We have everything to be thankful for. Never ought Christians to move along like a band of mourners in a funeral train. God does not require this of His followers. He does not ask them to spread sackcloth and ashes under them. "Is it such a fast that I have chosen?" he asks; "a day for a man to afflict his soul? Is it to bow down his head as a bulrush, and to spread sackcloth and ashes under him? Wilt thou call this a fast, and an acceptable day unto the Lord?" God tells us what kind of a fast He has chosen. "Is not this the fast that I have chosen? to loose the bands of wickedness, to undo the heavy burdens, and to let the oppressed go free, and that ye break every yoke?" This is the fast he wishes us to observe. "Is it not to deal thy bread to the hungry, and that thou bring the poor that are cast out to thy house? when thou seest the naked that thou cover him; and that thou hide not thyself from thine own flesh?" (Isa. 58:5-7). In these words our duty is outlined. God shows us where we should place our treasures. As we follow in the path of self-denial and self-sacrifice, helping the needy and suffering, we shall lay up treasure before the throne of God.

> [Request a]:
Translate the sentence "God does not require this of His followers." from the passage on fasting into Spanish.
The passage on fasting and the entries bear no relation to each other.

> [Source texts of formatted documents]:
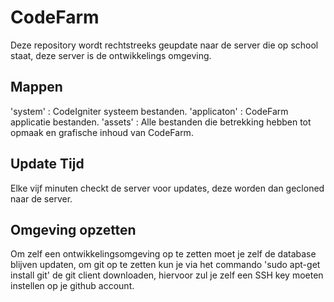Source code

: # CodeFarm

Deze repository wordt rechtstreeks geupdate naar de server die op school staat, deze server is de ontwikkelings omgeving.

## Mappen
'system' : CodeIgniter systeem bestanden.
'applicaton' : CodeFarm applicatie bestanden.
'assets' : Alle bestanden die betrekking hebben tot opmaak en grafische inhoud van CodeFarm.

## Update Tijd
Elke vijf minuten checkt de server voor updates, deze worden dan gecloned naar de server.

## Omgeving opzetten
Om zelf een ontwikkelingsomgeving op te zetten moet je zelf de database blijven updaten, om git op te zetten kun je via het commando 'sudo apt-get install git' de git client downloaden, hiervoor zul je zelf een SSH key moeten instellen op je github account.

> [Request b]:
Recast everything in the entries from the start of the entries down to the line containing "inhoud van CodeFarm." as a numbered list, omitting blank lines and the pictures.

> [Exercise response a]:
Dios no exige esto de Sus seguidores.

> [Exercise response b]:
1. Source code
2. : # CodeFarm
3. Deze repository wordt rechtstreeks geupdate naar de server die op school staat, deze server is de ontwikkelings omgeving.
4. ## Mappen
5. 'system' : CodeIgniter systeem bestanden.
6. 'applicaton' : CodeFarm applicatie bestanden.
7. 'assets' : Alle bestanden die betrekking hebben tot opmaak en grafische inhoud van CodeFarm.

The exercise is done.